After the first few weeks of school pass, many kids see their expectations falling short of reality. For kids with strong hopes or fears, the start of a new school year can be disorienting or disappointing.
So how can parents help? By helping kids build realistic expectations, grasp reality, and understand what their fears or hopes are grounded in.
Here are some tips from Kids Help Phone counsellors to help your kids transition into the new school year:
First, ask yourself whether going back to school is a problem for your kid. There may be signs that it is. Kids who are having strong feelings about their new school year may have trouble sleeping, may not want to go back-to-school shopping, and may not want to talk about school.
Take time to listen. Start the conversation with an open statement, like, “tell me what you’re thinking.”
Open up their hopes or fears to other possibilities. Ask them, “what if it doesn’t happen that way?” Help them understand that things could turn out differently.
Use things from your kid’s past experiences. Maybe they changed teachers last year. Ask your kid how they handled this change and used their competencies and skills to work out a Plan B. The examples you draw from don’t have to relate to something that happened to them at school.
News stories, after school programs, older siblings, or other students can all influence a young person’s fears. Help your kids understand that not all kids are violent, and not every single kid is doing drugs.
Break down generalizations and big numbers.
You don’t have to lecture kids on what’s bad for them, just let them know how to say no.

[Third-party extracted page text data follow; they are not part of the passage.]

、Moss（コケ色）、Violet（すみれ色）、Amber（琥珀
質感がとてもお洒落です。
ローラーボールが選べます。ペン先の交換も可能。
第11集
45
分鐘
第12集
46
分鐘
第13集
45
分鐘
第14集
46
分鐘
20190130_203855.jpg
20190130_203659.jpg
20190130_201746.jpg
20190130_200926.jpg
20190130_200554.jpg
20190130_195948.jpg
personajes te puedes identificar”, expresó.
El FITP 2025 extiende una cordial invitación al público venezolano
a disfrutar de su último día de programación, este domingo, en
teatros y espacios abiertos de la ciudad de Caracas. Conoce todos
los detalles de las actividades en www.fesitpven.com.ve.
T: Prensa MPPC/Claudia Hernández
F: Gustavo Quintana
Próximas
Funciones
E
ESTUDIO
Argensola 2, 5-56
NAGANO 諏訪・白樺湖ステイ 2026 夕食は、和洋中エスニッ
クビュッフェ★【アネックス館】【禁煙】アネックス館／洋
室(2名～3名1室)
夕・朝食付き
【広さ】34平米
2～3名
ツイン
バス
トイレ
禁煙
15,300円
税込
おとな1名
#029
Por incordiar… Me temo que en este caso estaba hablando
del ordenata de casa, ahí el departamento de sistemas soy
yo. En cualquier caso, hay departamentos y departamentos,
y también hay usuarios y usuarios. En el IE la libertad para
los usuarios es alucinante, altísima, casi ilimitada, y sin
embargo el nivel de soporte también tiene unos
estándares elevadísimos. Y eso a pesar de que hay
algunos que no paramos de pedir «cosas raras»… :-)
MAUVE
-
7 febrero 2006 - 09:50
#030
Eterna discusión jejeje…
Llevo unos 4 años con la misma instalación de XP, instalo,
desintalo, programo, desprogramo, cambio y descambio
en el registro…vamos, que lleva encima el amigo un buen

And that you are there to listen and support, judgement-free.
Find a time when you and your kid are in a good mood before you talk. Don’t start on a negative. Say, “I’ve noticed…” or start with something anybody would hear or see: “I’m not judging you. I just want to understand.”
Respect your kid’s timing. If they don’t want to talk about it right then, that’s okay, as long as you make sure you do commit to having that discussion. You could also write letters, or email. As long as there is an exchange it doesn’t matter how you do it.